El filósofo señala además otro uso aún más problemático: el reconocimiento facial. “En China y en Rusia se utilizan para controlar a los disidentes políticos. La compañía china Haiwei proporciona tecnología de vigilancia inteligente a más de 50 países… Aunque el peligro para el ciudadano es obviamente mucho mayor en sociedades gobernadas por regímenes autoritarios, eso no significa que las democracias avanzadas estén libres de peligros”. Y agrega: “A todo esto, añadamos la pérdida de privacidad por el uso comercial e incluso político (recuérdese el escándalo de Facebook y Cambridge Analytica) que las compañías tecnológicas hacen de nuestros datos. Estas compañías están acumulando tanto poder que condicionan fuertemente las decisiones de muchos países y pueden esquivar el pago de impuestos, aumentado con ello sus beneficios”.

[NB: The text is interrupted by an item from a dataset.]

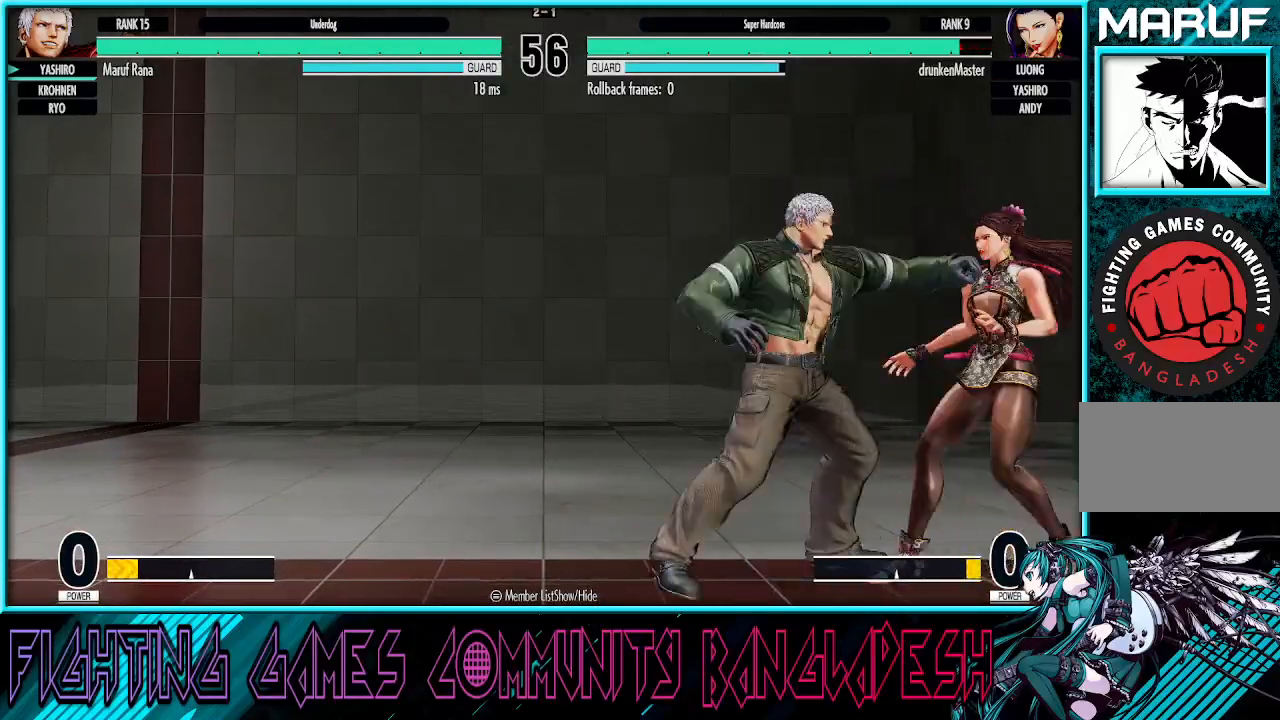
{"buttons": ["CROSS"], "left_stick": "center", "events": [[50, "CROSS", "down"], [183, "CROSS", "up"], [433, "left_stick", "center"], [467, "CROSS", "down"]]}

Es obvio que esto no implica ponerse a desandar el camino, un imposible. Pero sí implica ponerse serios en cuanto a los alcances y efectos indeseados que tiene el uso de esa tecnología que aceptamos simplemente porque está disponible. Implica decidir de manera democrática en los ámbitos existentes, qué es “lo mejor” y “lo peor” para el colectivo respecto a la IA. Sin necesidad de imaginar escenarios catastróficos al estilo Terminator, el presente ya nos envía suficientes señales como para encender las alarmas. Y el camino no parece ser adaptarse a lo que hay porque es “el futuro”, como hace la madre de la anécdota del comienzo. La tecnología sin una ética que la regule ofrece un camino de luces, pero también de sombras, por más comodidad que prometa. Para manejarse en ese camino hace falta usar nuestra inteligencia natural.